About this WINE
Champagne Leclerc Briant
Champagne Leclerc Briant is part of our Spotlight on sustainability series. You can view the full range here.
Champagne Leclerc Briant focuses on organic and biodynamic viticulture, working in harmony with nature to produce some of the region’s most exciting wines.
Lucien Leclerc founded the estate in 1872 in the village of Cumières. In the mid-20th century, in the hands of Lucien’s great-grandson, Bertrand Leclerc, and his wife, Jacqueline Briant, the operation was moved to the beating heart of Champagne, Epernay, where it also took a new name – Leclerc Briant. It was around the same time that the house started practising biodynamics (one of the first in the region), eventually earning certification in the 1980s.

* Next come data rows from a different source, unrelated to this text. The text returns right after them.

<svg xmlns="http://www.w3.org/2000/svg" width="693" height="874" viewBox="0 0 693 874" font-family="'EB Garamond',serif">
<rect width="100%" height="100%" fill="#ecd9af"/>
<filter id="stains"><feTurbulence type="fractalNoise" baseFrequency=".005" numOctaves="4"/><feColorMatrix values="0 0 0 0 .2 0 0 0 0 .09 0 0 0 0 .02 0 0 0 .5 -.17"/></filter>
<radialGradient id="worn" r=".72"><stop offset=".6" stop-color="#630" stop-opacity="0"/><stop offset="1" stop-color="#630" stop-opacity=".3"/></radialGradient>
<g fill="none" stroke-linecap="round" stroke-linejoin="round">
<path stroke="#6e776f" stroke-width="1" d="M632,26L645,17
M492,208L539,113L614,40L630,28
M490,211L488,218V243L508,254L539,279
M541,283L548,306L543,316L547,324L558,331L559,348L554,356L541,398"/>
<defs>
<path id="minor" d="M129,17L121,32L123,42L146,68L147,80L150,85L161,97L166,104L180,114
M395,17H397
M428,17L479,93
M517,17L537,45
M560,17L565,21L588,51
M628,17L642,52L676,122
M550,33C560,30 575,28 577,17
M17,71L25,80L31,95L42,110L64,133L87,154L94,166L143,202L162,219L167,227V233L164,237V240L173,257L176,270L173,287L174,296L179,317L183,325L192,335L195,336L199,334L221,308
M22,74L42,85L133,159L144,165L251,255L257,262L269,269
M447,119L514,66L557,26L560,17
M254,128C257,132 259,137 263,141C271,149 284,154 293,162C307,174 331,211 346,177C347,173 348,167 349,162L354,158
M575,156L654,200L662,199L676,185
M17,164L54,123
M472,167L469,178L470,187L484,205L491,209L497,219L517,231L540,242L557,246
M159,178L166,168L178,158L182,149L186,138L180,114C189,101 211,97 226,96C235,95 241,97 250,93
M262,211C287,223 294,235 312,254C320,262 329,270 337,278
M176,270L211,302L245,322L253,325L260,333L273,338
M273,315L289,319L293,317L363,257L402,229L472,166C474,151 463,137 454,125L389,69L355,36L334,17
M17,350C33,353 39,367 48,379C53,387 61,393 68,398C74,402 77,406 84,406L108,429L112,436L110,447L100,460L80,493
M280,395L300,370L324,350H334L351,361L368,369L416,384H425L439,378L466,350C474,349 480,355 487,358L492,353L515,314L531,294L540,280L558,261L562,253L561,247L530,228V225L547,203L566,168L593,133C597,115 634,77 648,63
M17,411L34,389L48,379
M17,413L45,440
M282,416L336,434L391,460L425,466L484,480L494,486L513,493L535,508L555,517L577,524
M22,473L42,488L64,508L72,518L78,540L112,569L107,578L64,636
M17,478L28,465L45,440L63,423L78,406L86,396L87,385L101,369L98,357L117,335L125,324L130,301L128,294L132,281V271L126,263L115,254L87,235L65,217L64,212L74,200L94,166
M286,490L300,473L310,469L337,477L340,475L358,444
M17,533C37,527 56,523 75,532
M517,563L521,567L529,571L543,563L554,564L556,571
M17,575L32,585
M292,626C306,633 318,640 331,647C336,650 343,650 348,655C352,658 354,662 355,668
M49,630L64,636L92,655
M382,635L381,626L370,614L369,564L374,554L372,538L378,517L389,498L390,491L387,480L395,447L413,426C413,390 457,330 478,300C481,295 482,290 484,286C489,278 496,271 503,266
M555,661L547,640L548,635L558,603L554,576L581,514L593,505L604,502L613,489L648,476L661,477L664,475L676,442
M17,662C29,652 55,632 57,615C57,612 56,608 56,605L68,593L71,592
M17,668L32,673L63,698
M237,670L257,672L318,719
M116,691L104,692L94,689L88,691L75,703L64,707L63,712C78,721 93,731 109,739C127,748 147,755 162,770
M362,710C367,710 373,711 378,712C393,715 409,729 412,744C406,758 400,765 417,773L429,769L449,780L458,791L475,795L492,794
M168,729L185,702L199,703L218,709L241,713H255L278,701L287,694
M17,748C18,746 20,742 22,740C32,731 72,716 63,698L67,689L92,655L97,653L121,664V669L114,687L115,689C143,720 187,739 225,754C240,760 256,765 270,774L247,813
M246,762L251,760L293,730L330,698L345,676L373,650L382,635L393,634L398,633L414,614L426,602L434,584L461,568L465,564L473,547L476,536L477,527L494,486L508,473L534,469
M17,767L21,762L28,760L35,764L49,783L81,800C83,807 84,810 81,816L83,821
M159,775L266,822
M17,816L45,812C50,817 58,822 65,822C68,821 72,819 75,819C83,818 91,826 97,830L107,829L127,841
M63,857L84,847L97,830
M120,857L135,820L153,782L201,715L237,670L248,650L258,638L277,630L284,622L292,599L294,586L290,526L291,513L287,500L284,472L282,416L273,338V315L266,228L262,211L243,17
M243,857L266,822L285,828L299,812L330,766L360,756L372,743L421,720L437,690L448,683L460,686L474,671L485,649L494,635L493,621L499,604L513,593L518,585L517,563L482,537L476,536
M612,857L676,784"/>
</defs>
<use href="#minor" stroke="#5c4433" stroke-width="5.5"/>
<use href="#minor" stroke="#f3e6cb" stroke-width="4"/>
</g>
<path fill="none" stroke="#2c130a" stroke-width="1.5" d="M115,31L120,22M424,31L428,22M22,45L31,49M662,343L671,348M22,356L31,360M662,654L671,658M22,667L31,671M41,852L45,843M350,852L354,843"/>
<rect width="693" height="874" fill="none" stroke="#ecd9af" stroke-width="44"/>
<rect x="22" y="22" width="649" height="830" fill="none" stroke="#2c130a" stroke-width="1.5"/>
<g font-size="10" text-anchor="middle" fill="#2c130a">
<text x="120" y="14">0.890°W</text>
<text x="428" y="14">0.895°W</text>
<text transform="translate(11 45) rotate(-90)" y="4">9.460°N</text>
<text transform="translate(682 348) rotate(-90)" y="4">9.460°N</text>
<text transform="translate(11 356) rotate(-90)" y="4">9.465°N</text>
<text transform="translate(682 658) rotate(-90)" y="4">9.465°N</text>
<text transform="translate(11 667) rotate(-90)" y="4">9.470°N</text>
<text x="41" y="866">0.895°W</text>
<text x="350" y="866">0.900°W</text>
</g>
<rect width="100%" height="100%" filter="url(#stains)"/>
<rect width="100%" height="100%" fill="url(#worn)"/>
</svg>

Since 2012, Chef du Cave Hervé Justin, formally of Duval-Leroy, has refined the House’s style. Working with organic and biodynamic fruit, he also practises biodynamic principles in the winery. The House has taken on new vineyards, renovated its facilities and has a renewed, uncompromising focus on quality.
The wines are low dosage, vineyard-specific and extremely interesting. Its Abyss cuvée is aged underwater.
Blanc de Blancs
In Champagne, the term Blanc de Blancs designates Champagnes made only from Chardonnay grapes. The vineyards located between Cramant and Mesnil-sur-Oger in Cote de Blancs yield the best examples of the style.
A classic Blanc de Blancs is restrained and elegant when young, yet with ageing it develops a mouth-coating brioche richness that overlays an intense expression of fruitiness. Blanc de Blancs are endowed with longer ageing potential than a typical Blanc de Noirs.
Which grapes are included in the blend, and their proportion, is one of the key factors determining the style of most Champagnes. Three grapes are used - Pinot Noir, Chardonnay and Pinot Meunier.
26% of vineyards in Champagne are planted with Chardonnay and it performs best on the Côtes des Blancs and on the chalk slopes south of Epernay. It is relatively simple to grow, although it buds early and thus is susceptible to spring frosts. It produces lighter, fresher wines than those from Burgundy and gives finesse, fruit and elegance to the final blend. It is the sole grape in Blancs de Blancs, which are some of the richest long-lived Champagnes produced.
Pinot Noir accounts for nearly 40% of the plantings in Champagne and lies at the heart of most blends - it gives Champagne its body, structure, strength and grip. It is planted across Champagne and particularly so in the southern Aube district.
The final component is Pinot Meunier and this constitutes nearly 35% of the plantings. Its durability and resistance to spring frosts make the Marne Valley, a notorious frost pocket, its natural home. It ripens well in poor years and produces a soft, fruity style of wine that is ideal for blending with the more assertive flavours of Pinot Noir. Producers allege that Pinot Meunier lacks ageing potential, but this does not deter Krug from including around 15% of it in their final blends.